Task details: Write out precisely the lines beginning with the line that contains "Document page, 1241x1754 pixels." and ending with the last line of the entries, and no other lines.

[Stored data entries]
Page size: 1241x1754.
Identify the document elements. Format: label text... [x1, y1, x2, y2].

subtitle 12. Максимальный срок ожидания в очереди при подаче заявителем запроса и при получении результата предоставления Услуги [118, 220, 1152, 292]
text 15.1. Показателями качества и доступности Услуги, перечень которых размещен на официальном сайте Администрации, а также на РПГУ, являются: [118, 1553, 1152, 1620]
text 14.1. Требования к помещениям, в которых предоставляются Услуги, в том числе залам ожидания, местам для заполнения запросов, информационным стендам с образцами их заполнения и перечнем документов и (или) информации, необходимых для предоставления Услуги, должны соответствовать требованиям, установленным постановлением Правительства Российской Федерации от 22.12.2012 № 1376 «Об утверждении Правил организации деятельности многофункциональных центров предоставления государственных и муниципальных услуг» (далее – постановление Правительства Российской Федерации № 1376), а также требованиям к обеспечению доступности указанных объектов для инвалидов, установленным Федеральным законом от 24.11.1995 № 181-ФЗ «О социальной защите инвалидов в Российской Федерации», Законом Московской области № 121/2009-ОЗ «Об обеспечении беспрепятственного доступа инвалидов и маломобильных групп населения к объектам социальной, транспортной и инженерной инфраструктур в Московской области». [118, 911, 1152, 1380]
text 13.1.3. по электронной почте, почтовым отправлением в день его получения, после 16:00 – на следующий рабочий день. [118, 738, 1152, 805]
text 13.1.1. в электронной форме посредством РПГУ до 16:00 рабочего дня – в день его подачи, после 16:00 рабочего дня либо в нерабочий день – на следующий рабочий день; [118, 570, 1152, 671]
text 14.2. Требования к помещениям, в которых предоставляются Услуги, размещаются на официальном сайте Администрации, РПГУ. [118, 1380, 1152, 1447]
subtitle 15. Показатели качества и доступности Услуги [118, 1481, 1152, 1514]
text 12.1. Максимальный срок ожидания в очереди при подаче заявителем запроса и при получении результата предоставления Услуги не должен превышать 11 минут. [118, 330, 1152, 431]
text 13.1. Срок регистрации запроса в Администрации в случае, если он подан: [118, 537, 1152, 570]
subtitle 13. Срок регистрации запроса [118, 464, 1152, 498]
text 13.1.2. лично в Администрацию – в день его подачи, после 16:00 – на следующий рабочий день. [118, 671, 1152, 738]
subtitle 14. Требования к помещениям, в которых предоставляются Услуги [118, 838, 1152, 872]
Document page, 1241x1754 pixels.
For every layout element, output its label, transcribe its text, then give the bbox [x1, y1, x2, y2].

Solution to this task:
Document page, 1241x1754 pixels.
For every layout element, output its label, transcribe its text, then give the bbox [x1, y1, x2, y2].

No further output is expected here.